"Hakikat Cinta Under Printing"

757 20 0
                                    

*Cerita Ketika Mencetak Naskah Hakikat Cinta*
Imam Abdullah El-Rashied

Setelah naskah Hakikat Cinta siap untuk dicetak, aku mencobanya untuk nyetak di sebuah Minor Printing di Mukalla. Kebetulan operatornya sudah sangat akrab denganku.

"Nyetak apa?"
"Buku"
"Kamu yang nulis?"
"Ia"
"Covernya bagus"
"Makasih"
"Tentang apa?"
"Tentang cinta"
"Bisa sedikit kamu baca kutipan yang bagus dari buku kamu?"
"Oh boleh. Bentar saya buka halamannya."

جــــــــعـــــلــــــت من وردتـــها ¤  تــــــمــــيـــــمــــة في عــضدي
أشــــمـــــــهـــــــا من حـــــبــــهــا ¤ إذا عـــــــــلانـــي كـــــــمـــدي
فمن رأى مــــثـــــلي فــــــتى ¤ بالحزن أضحى مرتدي
أســــــقـــــمـــه الــحب فــقــد ¤ صـــار حـــــلـــــــيـــــف الأود
وصـــــــار ســــــهــــــواً دهـــــــره ¤ مـــــــــقــــــــــارنــــــاً لـــلــــكــــمــــــد
"Aku menjadikan mawar di lenganku sebagai jimat."
"Aku menghirup (aroma)nya jika kesedihanku memuncak, lantaran cinta kepada dia."
"Adakah di antara kalian yang menemukan pemuda yang berselimutkan kesedihan sepertiku?"
"Cinta telah membuatnya sakit, dan kini ia menjadi sekutu nestapa."
"Hidupnya hanyalah kelinglungan yang disertai kesedihan."
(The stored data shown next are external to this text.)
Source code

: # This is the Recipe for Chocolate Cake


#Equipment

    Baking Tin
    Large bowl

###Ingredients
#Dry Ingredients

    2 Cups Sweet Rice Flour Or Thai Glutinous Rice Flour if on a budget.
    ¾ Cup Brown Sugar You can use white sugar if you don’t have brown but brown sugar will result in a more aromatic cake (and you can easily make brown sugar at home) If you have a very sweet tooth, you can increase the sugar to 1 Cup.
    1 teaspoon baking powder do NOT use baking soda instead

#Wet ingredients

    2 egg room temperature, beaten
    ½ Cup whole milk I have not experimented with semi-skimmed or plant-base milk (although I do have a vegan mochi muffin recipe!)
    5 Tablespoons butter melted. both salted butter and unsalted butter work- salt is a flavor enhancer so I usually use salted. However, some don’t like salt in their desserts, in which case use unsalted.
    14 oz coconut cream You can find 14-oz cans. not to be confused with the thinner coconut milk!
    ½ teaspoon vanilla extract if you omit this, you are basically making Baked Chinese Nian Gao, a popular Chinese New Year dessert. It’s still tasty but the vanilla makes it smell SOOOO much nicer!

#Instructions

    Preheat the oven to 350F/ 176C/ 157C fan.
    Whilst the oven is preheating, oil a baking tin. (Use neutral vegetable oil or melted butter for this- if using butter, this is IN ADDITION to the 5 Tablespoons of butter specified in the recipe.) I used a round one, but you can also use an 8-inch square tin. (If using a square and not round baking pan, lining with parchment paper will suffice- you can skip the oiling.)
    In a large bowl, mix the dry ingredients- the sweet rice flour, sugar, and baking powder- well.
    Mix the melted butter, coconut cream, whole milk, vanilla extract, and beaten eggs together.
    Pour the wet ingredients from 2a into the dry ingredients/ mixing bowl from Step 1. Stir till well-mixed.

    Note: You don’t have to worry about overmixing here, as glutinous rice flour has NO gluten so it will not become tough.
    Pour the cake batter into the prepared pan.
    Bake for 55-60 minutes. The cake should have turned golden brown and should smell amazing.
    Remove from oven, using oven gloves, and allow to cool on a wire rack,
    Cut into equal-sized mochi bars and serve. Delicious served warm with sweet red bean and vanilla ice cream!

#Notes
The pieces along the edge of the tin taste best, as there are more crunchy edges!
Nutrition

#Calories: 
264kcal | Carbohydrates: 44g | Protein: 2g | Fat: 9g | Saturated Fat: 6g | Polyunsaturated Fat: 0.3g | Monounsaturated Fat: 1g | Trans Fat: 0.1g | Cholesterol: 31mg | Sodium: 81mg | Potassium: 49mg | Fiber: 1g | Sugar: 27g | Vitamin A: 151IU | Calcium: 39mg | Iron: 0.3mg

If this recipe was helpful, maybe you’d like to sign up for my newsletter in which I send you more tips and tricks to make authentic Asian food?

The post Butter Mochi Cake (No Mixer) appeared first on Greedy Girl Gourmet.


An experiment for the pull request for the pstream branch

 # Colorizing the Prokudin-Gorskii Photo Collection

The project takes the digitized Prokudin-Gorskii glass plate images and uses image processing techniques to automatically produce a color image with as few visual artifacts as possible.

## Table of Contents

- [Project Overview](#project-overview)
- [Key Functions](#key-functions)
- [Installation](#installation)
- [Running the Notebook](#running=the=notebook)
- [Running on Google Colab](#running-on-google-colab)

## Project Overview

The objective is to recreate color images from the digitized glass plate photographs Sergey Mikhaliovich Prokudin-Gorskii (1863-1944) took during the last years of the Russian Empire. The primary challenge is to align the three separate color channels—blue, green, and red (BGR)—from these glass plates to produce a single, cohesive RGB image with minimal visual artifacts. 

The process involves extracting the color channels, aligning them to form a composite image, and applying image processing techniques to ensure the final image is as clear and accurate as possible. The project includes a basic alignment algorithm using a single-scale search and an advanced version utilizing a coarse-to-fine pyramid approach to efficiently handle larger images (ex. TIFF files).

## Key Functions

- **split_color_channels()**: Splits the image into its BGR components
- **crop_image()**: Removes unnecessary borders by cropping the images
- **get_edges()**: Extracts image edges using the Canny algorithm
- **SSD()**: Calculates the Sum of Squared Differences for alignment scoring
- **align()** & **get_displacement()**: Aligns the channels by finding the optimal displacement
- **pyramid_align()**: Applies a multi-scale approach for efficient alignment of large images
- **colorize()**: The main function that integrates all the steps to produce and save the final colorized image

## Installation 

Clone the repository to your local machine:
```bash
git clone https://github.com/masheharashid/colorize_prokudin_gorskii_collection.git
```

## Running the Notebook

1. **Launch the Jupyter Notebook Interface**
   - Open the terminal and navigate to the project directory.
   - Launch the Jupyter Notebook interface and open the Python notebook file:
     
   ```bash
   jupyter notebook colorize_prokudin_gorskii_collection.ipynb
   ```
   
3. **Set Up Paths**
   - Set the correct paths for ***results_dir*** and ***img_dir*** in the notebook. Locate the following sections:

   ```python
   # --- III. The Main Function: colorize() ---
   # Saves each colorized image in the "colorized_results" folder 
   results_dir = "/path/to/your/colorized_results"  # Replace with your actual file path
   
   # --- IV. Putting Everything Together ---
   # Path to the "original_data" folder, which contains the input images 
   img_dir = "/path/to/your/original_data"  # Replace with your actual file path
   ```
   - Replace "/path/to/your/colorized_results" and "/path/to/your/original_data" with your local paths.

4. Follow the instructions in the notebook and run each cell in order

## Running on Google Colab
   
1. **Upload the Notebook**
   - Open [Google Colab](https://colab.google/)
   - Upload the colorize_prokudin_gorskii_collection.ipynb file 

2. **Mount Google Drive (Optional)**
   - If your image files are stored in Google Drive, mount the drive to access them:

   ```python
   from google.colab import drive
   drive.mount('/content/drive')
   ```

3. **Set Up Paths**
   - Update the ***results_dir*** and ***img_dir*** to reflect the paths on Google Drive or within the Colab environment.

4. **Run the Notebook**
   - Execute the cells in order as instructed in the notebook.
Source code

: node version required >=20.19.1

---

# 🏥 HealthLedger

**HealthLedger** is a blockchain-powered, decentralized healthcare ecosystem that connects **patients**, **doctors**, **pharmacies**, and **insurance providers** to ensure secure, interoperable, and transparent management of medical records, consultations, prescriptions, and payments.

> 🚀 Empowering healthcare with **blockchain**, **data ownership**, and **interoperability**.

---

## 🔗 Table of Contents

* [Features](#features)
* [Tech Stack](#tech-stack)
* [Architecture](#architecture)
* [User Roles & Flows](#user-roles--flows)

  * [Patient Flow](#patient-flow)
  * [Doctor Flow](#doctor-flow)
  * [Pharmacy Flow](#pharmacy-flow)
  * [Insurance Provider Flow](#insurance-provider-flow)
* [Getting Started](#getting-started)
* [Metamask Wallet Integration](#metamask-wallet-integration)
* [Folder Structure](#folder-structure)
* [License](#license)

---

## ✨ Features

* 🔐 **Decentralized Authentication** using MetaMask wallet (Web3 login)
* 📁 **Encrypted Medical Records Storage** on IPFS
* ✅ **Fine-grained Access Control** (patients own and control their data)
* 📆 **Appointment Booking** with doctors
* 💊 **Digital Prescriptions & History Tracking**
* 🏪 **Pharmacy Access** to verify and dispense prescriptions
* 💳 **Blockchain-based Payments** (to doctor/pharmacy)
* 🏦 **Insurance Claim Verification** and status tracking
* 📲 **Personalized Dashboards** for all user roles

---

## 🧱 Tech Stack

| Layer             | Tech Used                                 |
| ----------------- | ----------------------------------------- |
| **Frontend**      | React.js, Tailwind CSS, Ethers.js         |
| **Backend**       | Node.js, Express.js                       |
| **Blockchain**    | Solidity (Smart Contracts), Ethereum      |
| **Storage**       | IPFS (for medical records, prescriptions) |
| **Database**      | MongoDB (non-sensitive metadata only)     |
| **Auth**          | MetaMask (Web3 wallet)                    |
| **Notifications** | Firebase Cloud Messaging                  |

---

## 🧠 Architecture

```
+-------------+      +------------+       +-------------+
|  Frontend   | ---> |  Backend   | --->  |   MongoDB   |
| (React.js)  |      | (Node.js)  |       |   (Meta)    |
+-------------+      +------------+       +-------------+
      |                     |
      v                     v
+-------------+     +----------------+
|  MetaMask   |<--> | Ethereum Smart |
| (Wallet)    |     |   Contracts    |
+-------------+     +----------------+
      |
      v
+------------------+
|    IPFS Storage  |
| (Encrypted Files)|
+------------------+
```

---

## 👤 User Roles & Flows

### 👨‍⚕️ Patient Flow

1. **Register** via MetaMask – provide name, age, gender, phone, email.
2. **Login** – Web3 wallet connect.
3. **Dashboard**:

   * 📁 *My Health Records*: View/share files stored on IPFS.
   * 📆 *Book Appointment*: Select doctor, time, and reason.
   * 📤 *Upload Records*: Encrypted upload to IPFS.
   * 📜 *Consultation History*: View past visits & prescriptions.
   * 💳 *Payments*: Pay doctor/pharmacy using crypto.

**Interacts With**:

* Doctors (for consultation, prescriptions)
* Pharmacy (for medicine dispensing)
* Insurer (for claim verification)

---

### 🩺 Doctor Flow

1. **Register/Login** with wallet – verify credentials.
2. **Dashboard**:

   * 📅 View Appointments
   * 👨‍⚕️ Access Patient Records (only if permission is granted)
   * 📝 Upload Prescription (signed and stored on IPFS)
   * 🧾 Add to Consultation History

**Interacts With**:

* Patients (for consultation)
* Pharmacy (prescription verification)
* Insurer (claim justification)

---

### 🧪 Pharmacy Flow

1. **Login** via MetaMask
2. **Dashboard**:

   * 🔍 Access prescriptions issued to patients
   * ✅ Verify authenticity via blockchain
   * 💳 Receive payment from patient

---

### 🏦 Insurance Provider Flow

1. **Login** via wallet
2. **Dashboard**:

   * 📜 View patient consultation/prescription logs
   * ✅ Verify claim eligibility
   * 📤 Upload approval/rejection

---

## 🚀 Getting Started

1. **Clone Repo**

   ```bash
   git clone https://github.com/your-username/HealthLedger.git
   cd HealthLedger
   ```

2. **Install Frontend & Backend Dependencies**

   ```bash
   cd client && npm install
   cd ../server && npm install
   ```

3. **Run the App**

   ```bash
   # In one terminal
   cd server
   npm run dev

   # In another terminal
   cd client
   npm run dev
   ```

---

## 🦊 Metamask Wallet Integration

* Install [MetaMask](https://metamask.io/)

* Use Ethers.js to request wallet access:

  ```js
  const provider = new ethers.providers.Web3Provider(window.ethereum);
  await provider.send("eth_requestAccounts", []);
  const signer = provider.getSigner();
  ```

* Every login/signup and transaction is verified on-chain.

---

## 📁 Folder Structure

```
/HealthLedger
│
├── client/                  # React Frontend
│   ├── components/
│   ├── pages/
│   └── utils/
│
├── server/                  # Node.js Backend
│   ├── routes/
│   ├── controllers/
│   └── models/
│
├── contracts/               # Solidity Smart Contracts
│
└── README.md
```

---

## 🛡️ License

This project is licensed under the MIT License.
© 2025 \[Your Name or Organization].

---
Lantas operator itu bilang: "Cukup. Terlalu dalam dan tajam maknanya. Saya tak kuat mendengarnya. Cinta memang selalu begitu. Bukan hanya hati yang dibuat remuk, badan juga dibuat remuk, sakit."

Aku hanya mengangguk mendengarkannya. Lantas dia curhat. Aku kira hanya bercerita.

"Mam, bermain cinta artinya kita berspekulasi dengan jiwa. Dan, saya pernah mengalaminya.

Dahulu, di belakang kampung ini. Jauh ke arah situ [Dia menunjuk arah kanan tempat kerjanya].

Tiap hari. Jam 11 malam. Yah, itu adalah waktu kami berjumpa. Biasanya dia membuka jendela dan memegang hpnya. Aku hanya melihatnya dari seberang rumahnya.

Malam hari adalah jadwal kami merajut cinta. Menenangkan kerinduan. Bertukar kata-kata mesra. Indah. Sangat indah.

Hubungan kami berjalan lancar dalam waktu yang lama. Hingg akhirnya masa-masa buruk itu tiba.

Sudah satu minggu lebih aku tak menatap wajahnya di jendela lantai 3 rumahnya. "Mungkin dia sudah tidur," pikirku kala itu. "Atau dia sedang sakit." Aku coba mencari alasan untuk menenangkan gundah di hatiku.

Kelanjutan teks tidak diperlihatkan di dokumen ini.